Each year, too, personal themes develop for Film Festival aficionados. Every year at the Festival, those previously unattached meet someone and become a couple, many going on to marry. One falls in love with film and, by extension, with the aficionadas one sees at virtually every screening.
One falls in love and remembers that relationship always, or recalls the chill of the night air while ambling through the rain-slicked streets late at night following the final screening of the day. Women go into labour while screenings are in progress, there’s more than one incidence of men having heart attacks and the ambulance driver entering the theatre to take the woebegotten Film Festival attendee to St. Paul’s Hospital nearby.

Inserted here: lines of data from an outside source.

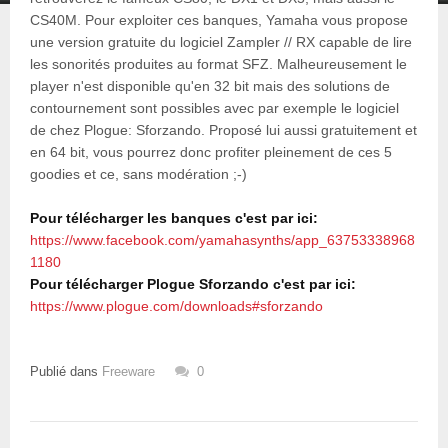
CS40M. Pour exploiter ces banques, Yamaha vous propose
une version gratuite du logiciel Zampler // RX capable de lire
les sonorités produites au format SFZ. Malheureusement le
player n'est disponible qu'en 32 bit mais des solutions de
contournement sont possibles avec par exemple le logiciel
de chez Plogue: Sforzando. Proposé lui aussi gratuitement et
en 64 bit, vous pourrez donc profiter pleinement de ces 5
goodies et ce, sans modération ;-)
Pour télécharger les banques c'est par ici:
https://www.facebook.com/yamahasynths/app_63753338968
1180
Pour télécharger Plogue Sforzando c'est par ici:
https://www.plogue.com/downloads#sforzando
Publié dans
Freeware
0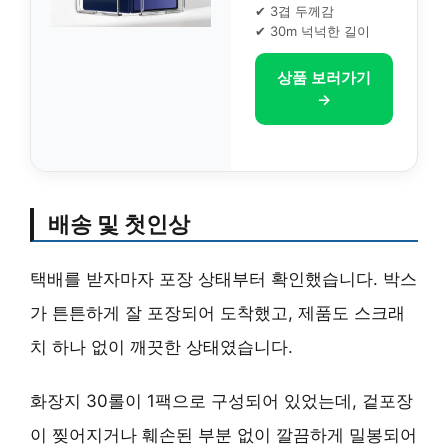
✔ 3겹 두께감
✔ 30m 넉넉한 길이
상품 보러가기
→
배송 및 첫인상
택배를 받자마자 포장 상태부터 확인했습니다. 박스
가 튼튼하게 잘 포장되어 도착했고, 제품도 스크래
치 하나 없이 깨끗한 상태였습니다.
화장지 30롤이 1팩으로 구성되어 있었는데, 겉포장
이 찢어지거나 훼손된 부분 없이 깔끔하게 밀봉되어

As for me, back in 1992 I experienced a sudden and unexpected attack of kidney stones (at a screening of Benny’s Video at the Pacific Cinémathèque … fortunately, I’d seen Michael Haneke’s picture in the preview week, so didn’t miss out on the film, really) and was rushed to the UBC Hospital. Other years at the Festival have been dedicated to my children, who were in attendance at many of the films I love to this day. I have fallen in love many times, over the years, with women I’ve met at the Festival, and went on to have successful relationships.

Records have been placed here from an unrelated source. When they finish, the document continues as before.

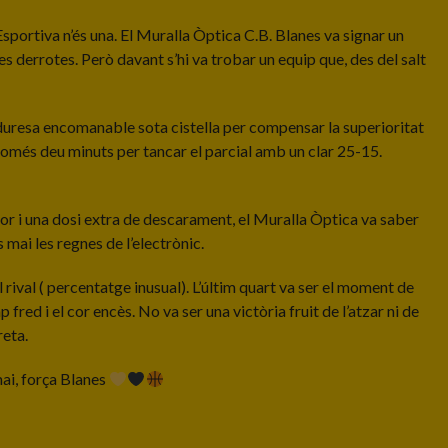
Esportiva n’és una. El Muralla Òptica C.B. Blanes va signar un
derrotes. Però davant s’hi va trobar un equip que, des del salt
a duresa encomanable sota cistella per compensar la superioritat
n només deu minuts per tancar el parcial amb un clar 25-15.
scor i una dosi extra de descarament, el Muralla Òptica va saber
 mai les regnes de l’electrònic.
l rival ( percentatge inusual). L’últim quart va ser el moment de
fred i el cor encès. No va ser una victòria fruit de l’atzar ni de
reta.
mai, força Blanes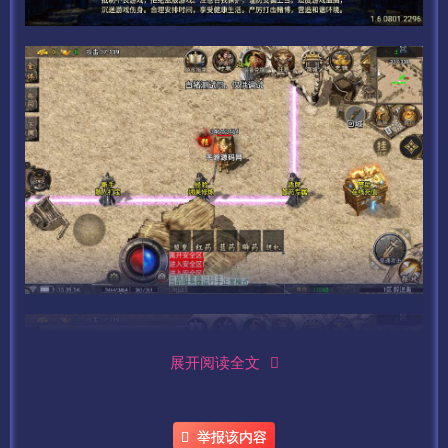
展开阅读全文
举报该内容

This year, though, a new (personal) theme has developed. Late Sunday morning, not having gained entrance to Or (My Treasure) — it was sold out by 10 a.m. — I opted for a Pacific Cinémathèque screening of 10 on Ten instead. Readying my vehicle to pull into a parking spot almost directly across the street from Cinémathèque, I put on my turn signal, slowed down and began to pull into the metered parking spot, and was … rear ended by a late model SUV, my trusty olde Volvo totaled in the process, and your intrepid reporter traumatized and a little the worse for wear.
As I sit hear aching in every fibre of my being, I am sorry to have to report that VanRamblings attended no Film Festival screenings on Sunday, but rather made it home to our cozy abode on the west side of Vancouver and spent most of the rest of the day in bed … recovering (it’s going slowly).
As a consequence of this unfortunate turn of events, VanRamblings’ film attendance in the final 11 days of the 23rd annual Vancouver International Film Festival will, in all likelihood, be much reduced. We are, though, hoping to catch a 6:45 p.m. screening of The World at the Vogue, and we had intended on catching the 9:45 p.m. screening of Dead Man‘s Shoes, at the same theatre. At this point, however, one screening is looking possible, two screenings improbable. We’ll see how the day develops …
So, back to bed with me it is. Another report, of a sort, tomorrow.